What happened next terrified Jui. Once she stopped her scooter, Ankit snatched her keys, and refused to give them back unless she spoke to him. “I just grabbed my bag and ran,” she narrates. But Ankit yelled after her, apologising, and saying he would give back her keys. 

“But when I came back, he just threw them! I was panicking, I didn’t know what to do. So I just ran in the direction where he had thrown the keys, grabbed them, and somehow managed to start my scooter,” she tells TNM.

She attempted to race away, but Ankit’s bike was faster. He caught up with her and said that if she didn’t stop, he would ram into a tree on purpose. But Jui, now scared out of her mind, continued to accelerate. She says that he did crash his bike into a tree, but she realised that she didn’t care. “I just wanted to get home,” Jui says.

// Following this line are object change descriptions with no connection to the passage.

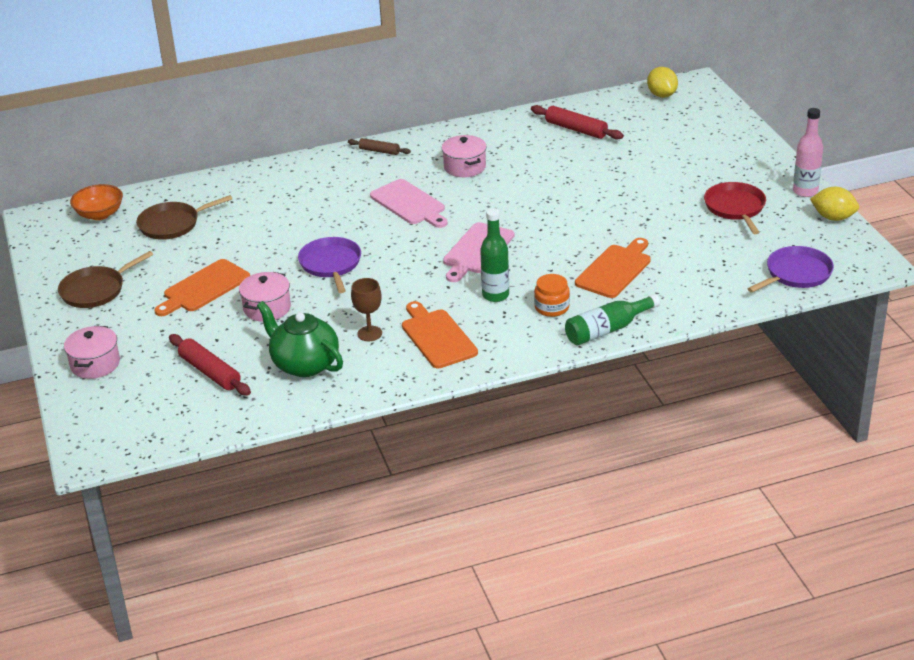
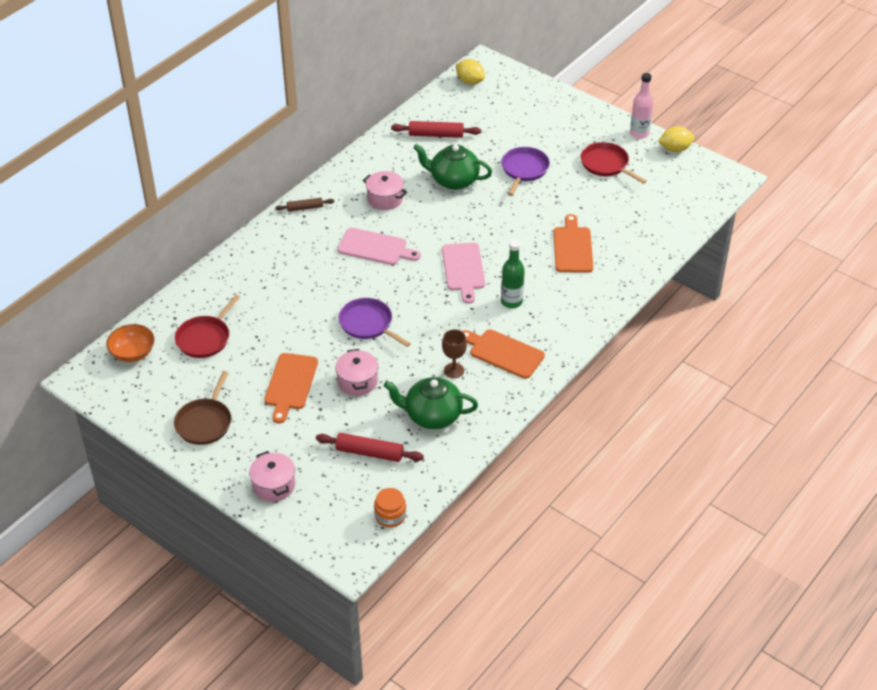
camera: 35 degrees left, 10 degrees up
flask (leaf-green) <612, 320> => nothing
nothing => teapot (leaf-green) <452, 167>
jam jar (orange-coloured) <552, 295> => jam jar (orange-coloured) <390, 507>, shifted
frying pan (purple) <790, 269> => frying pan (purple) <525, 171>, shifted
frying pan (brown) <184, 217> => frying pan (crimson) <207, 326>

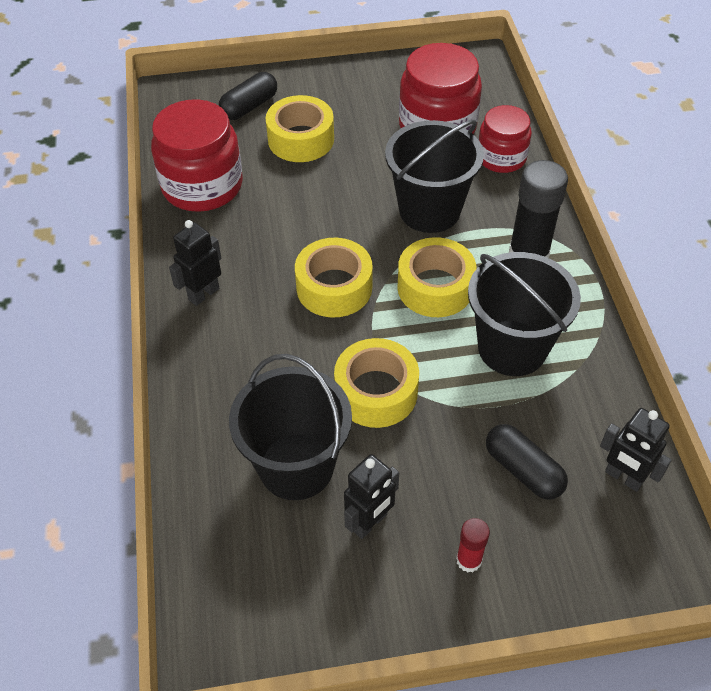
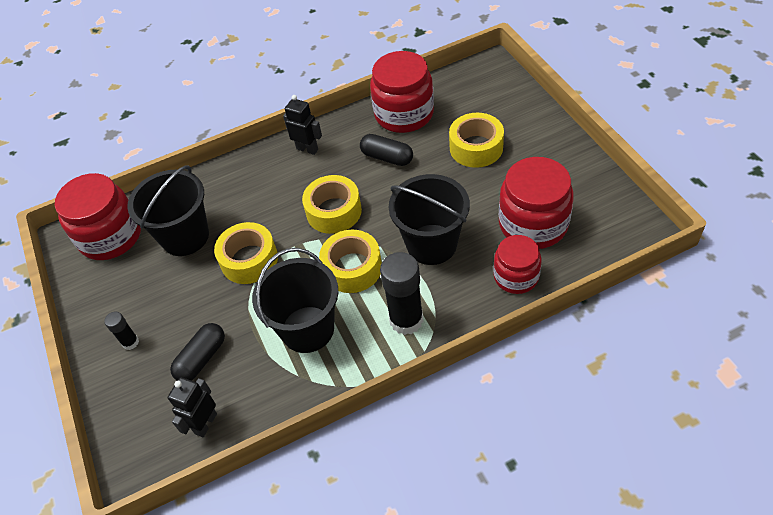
camera: 80 degrees right, 0 degrees up
toy robot (jet-black) <371, 496> => nothing
nothing => jam jar (crimson) <98, 216>
pill (jet-black) <248, 96> => pill (jet-black) <386, 150>, shifted
stick of glue (crimson) <473, 545> => stick of glue (jet-black) <121, 331>

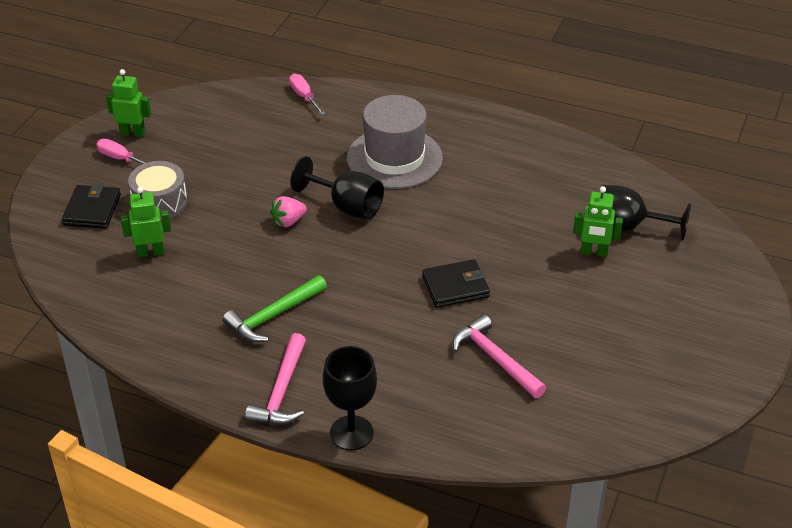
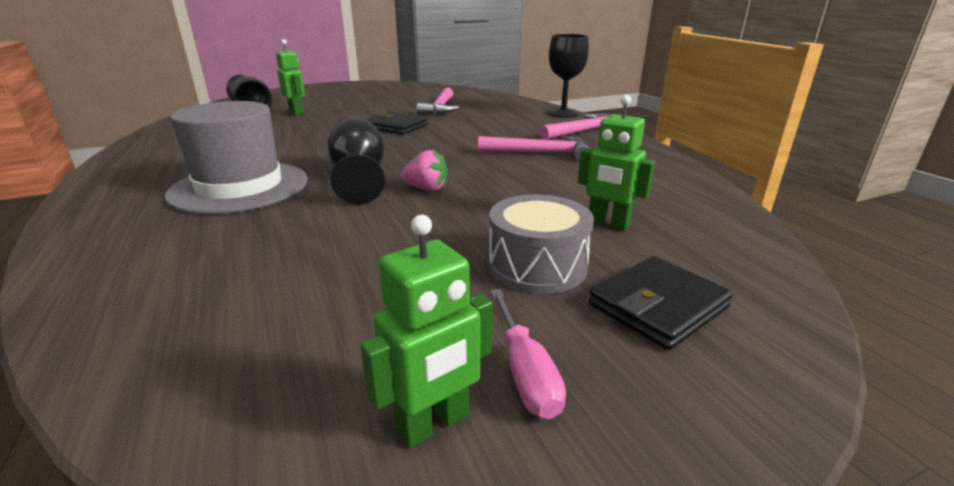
camera: 135 degrees left, 15 degrees down
flat screwdriver (rosy) <307, 94> => nothing
hammer (leaf-green) <275, 308> => hammer (rosy) <534, 148>
toy robot (leaf-green) <128, 103> => toy robot (leaf-green) <426, 331>, 90 degrees counterclockwise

Eventually, Jui’s parents had to get involved. They spoke to Ankit’s parents, and Jui was grounded. Her movements were restricted – partly because her parents didn’t approve of the relationship, and partly because they were worried for her safety. Ankit attempted to follow her a few more times, but it stopped finally after she moved out of Hyderabad, and he moved out of the colony they both lived in.

The whole ordeal lasted 4-5 months, Jui says. While she resented the restrictions imposed on her, she admits that she was too afraid to venture out alone too. However, it didn’t affect how she felt about moving and travelling in the long run.

“As women, we are anyway forced to be careful at all times, and not just in deserted and dark places. It’s sad that we cannot let our guard down. In that sense, the experience didn’t make me wary or restrict my movements. But it did affect how I perceived and trusted my partners in my future relationships,” she says.

Stalking is a criminal offence in India under section 354D of the Indian Penal Code. A man convicted of stalking a woman faces imprisonment of up to three years and/or a fine in the first instance. This can extend to a five year prison term in case of the second conviction.

Apart from the IPC, women in Tamil Nadu can also book stalkers under the Tamil Nadu Prohibition Of Harassment Of Women Act, 1998. A man booked under this act can be imprisoned for up to three years and fined at least Rs 10,000.